- Comune di Pollenza
- Pollenza Location within Italy Pollenza Location within Marche
- Coordinates: 43°16′N 13°21′E﻿ / ﻿43.267°N 13.350°E
- Country: Italy
- Region: Marche
- Province: Province of Macerata (MC)

Area
- • Total: 39.5 km^{2} (15.3 sq mi)

Population (Dec. 2004)
- • Total: 6,086
- • Density: 154/km^{2} (399/sq mi)
- Demonym: Pollentini
- Time zone: UTC+1 (CET)
- • Summer (DST): UTC+2 (CEST)
- Postal code: 62010
- Dialing code: 0733
- Website: Official website

= Pollenza =

Pollenza is a comune (municipality) in the Province of Macerata in the Italian region Marche, located about 40 km southwest of Ancona and about 9 km southwest of Macerata. As of 31 December 2004, it had a population of 6,086 and an area of 39.5 km2.

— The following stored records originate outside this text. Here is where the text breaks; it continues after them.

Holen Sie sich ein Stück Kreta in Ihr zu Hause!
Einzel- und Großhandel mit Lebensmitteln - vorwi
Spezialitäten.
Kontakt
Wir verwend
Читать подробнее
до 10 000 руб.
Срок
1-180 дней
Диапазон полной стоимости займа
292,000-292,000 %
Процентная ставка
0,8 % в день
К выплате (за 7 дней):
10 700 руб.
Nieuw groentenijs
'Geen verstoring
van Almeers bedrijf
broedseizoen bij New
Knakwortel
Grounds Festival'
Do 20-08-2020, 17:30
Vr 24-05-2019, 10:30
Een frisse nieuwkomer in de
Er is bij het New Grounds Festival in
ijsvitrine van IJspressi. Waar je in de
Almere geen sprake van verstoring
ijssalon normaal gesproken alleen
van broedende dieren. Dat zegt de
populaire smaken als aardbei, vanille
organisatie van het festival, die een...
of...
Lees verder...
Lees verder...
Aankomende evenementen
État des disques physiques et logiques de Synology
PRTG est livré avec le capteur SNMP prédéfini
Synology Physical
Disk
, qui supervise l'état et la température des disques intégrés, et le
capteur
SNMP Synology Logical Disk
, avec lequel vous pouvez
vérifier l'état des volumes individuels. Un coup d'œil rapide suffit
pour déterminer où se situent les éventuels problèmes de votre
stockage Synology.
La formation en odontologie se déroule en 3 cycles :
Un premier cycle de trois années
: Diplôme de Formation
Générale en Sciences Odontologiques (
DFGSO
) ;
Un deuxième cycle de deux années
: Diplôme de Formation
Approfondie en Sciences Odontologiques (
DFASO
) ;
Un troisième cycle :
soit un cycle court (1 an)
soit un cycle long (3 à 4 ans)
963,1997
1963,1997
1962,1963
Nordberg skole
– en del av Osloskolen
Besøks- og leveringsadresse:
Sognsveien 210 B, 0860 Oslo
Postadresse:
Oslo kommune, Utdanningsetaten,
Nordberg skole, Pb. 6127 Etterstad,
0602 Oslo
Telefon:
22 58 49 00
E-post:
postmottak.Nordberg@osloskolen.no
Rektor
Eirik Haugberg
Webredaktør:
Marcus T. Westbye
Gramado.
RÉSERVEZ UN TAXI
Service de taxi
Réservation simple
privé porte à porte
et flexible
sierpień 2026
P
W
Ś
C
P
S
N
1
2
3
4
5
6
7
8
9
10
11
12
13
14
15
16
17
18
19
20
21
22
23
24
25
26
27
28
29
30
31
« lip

Pollenza borders the following municipalities: Macerata, San Severino Marche, Tolentino, Treia.

== Culture ==
Pollenza has a charming theater built in 1883, named after the Italian composer Giuseppe Verdi.

Among the religious buildings in town are:
- San Giuseppe: Baroque style church.
- Sant'Andrea Apostolo
- Abbazia di Rambona: remains of a Benedictine abbey, mainly the Church of Santa Maria Assunta, are located a few kilometers west of the town.